*Brief*
Omit each picture as you copy the entries exactly.

── Listed records ──

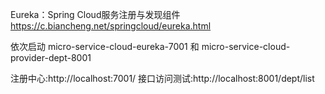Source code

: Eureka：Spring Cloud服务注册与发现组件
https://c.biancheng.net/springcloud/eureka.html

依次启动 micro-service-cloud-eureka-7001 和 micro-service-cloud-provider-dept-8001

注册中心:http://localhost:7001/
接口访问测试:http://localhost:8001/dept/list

───

*Solved problem*
Source code

: Eureka：Spring Cloud服务注册与发现组件
https://c.biancheng.net/springcloud/eureka.html

依次启动 micro-service-cloud-eureka-7001 和 micro-service-cloud-provider-dept-8001

注册中心:http://localhost:7001/
接口访问测试:http://localhost:8001/dept/list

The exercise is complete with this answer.